-- Exercise aim --
Write out each line of the entries below that holds the word "TRIANGLE".
#### Records shown ####
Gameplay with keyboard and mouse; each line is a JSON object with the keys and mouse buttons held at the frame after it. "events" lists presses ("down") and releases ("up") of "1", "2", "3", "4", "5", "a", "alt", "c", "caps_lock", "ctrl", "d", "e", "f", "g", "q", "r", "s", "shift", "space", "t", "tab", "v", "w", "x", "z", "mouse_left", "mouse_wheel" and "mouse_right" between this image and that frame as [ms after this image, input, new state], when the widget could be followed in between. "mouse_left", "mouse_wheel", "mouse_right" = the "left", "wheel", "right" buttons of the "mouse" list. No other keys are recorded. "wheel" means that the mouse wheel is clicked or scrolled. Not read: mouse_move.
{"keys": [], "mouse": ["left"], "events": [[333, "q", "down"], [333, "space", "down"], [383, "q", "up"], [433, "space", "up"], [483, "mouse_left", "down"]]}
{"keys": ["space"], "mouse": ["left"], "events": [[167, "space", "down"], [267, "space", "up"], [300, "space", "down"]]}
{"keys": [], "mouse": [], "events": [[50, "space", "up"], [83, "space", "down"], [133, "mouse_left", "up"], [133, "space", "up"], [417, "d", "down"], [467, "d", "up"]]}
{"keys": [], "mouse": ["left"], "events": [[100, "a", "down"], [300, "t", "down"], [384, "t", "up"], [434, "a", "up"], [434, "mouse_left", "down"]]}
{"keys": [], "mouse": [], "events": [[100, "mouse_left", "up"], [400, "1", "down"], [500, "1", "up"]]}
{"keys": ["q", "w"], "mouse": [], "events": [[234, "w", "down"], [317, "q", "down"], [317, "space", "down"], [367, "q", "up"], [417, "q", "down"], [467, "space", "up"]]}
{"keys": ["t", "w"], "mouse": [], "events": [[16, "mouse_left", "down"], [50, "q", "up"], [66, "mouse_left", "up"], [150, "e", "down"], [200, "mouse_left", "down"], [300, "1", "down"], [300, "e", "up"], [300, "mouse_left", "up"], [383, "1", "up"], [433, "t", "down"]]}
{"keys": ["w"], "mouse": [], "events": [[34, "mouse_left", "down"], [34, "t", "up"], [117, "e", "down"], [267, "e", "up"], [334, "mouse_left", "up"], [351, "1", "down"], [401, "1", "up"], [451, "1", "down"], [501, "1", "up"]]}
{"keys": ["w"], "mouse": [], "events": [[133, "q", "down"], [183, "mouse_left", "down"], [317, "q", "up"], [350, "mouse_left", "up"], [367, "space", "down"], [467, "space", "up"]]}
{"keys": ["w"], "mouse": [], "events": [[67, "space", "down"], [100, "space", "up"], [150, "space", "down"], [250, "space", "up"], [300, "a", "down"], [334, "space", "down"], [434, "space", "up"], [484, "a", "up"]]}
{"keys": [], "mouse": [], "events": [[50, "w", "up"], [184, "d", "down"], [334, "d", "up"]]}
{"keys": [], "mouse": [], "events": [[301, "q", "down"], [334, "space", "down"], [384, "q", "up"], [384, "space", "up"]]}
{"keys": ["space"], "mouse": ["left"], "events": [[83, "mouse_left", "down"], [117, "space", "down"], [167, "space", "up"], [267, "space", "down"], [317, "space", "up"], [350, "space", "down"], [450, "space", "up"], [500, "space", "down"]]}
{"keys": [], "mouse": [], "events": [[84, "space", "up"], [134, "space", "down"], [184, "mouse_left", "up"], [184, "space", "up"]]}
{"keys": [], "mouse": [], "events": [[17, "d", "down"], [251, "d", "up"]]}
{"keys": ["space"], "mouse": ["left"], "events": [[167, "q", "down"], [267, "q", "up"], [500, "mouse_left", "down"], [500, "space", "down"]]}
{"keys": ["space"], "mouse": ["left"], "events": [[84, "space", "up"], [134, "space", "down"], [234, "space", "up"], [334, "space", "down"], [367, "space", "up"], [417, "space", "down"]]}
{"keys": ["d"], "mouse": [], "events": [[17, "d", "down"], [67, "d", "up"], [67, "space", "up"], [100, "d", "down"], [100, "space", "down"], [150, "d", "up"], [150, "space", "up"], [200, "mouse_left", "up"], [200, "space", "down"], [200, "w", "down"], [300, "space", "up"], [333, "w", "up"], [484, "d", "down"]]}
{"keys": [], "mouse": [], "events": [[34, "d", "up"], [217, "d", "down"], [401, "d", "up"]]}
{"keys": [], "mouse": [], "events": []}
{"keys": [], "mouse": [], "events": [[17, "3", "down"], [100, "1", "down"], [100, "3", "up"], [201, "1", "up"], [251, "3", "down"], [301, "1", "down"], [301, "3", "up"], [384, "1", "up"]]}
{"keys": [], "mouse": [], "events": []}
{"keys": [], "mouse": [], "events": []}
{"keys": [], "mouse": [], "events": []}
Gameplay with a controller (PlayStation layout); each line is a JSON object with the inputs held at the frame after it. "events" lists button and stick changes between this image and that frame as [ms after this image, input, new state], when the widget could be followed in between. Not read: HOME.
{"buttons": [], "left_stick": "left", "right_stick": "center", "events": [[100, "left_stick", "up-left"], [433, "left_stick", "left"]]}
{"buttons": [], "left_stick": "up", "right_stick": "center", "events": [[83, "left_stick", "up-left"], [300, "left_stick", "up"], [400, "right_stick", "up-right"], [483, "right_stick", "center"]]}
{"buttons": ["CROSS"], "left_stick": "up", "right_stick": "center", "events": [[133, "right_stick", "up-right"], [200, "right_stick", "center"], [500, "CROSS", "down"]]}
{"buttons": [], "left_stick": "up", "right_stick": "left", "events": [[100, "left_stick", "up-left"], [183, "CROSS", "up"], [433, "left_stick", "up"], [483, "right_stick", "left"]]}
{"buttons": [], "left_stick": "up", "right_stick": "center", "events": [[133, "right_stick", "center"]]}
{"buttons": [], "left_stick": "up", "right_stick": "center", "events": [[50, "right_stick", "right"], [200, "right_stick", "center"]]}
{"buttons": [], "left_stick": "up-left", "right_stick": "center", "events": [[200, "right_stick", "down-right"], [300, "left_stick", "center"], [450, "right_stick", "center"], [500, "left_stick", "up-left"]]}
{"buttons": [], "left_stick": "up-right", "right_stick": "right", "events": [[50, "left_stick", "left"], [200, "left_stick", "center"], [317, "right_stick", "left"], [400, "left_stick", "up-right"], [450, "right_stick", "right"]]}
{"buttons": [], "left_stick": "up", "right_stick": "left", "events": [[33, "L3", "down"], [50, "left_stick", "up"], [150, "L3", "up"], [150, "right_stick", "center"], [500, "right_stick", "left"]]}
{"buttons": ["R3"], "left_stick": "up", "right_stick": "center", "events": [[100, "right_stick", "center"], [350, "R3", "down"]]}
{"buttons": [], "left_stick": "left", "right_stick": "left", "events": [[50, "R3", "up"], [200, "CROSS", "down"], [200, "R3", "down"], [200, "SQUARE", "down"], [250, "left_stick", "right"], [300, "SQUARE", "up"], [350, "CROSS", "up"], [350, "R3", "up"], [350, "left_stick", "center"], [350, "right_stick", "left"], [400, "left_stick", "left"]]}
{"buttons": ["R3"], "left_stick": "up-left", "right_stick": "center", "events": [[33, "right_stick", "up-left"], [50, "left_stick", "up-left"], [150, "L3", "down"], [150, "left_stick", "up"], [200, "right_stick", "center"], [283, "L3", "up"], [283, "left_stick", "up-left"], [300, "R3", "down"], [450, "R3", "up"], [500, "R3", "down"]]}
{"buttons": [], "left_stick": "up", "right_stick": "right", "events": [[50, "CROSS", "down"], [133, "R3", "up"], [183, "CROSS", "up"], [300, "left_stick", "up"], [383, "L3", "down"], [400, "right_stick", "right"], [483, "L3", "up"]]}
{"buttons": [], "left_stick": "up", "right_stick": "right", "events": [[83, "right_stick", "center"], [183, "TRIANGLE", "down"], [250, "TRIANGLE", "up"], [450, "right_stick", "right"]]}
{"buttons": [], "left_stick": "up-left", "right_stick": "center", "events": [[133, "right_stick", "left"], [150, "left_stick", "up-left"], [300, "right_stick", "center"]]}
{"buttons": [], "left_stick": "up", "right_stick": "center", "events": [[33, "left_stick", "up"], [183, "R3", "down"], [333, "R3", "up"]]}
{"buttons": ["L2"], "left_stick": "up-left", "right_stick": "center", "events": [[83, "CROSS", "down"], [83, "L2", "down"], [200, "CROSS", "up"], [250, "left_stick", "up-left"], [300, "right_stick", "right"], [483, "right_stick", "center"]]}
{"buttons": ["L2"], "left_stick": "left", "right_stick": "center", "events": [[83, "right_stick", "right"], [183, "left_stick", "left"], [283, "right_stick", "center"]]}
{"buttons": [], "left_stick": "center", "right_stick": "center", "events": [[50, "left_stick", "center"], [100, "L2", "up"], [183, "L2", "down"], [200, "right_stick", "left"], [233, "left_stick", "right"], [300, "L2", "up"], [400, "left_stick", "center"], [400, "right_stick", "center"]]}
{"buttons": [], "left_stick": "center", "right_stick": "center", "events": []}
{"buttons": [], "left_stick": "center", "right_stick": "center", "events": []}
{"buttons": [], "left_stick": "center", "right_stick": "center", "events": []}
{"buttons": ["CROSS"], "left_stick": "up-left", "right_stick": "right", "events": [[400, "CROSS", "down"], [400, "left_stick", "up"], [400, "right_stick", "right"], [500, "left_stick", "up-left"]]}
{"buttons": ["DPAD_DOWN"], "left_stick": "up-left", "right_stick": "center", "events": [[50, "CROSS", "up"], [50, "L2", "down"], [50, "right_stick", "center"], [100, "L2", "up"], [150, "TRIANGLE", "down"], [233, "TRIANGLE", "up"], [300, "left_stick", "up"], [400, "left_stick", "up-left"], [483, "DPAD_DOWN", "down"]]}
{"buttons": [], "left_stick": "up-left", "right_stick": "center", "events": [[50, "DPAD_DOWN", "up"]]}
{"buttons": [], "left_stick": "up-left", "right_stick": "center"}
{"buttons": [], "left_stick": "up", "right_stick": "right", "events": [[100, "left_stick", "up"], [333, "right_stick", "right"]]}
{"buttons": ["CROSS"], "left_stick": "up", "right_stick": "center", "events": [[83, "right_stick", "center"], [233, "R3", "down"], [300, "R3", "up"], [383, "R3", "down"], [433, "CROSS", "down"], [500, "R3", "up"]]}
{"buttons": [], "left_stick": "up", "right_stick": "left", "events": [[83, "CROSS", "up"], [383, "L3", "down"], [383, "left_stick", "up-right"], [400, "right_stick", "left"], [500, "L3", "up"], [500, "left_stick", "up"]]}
####
-- Output of the task --
{"buttons": [], "left_stick": "up", "right_stick": "right", "events": [[83, "right_stick", "center"], [183, "TRIANGLE", "down"], [250, "TRIANGLE", "up"], [450, "right_stick", "right"]]}
{"buttons": ["DPAD_DOWN"], "left_stick": "up-left", "right_stick": "center", "events": [[50, "CROSS", "up"], [50, "L2", "down"], [50, "right_stick", "center"], [100, "L2", "up"], [150, "TRIANGLE", "down"], [233, "TRIANGLE", "up"], [300, "left_stick", "up"], [400, "left_stick", "up-left"], [483, "DPAD_DOWN", "down"]]}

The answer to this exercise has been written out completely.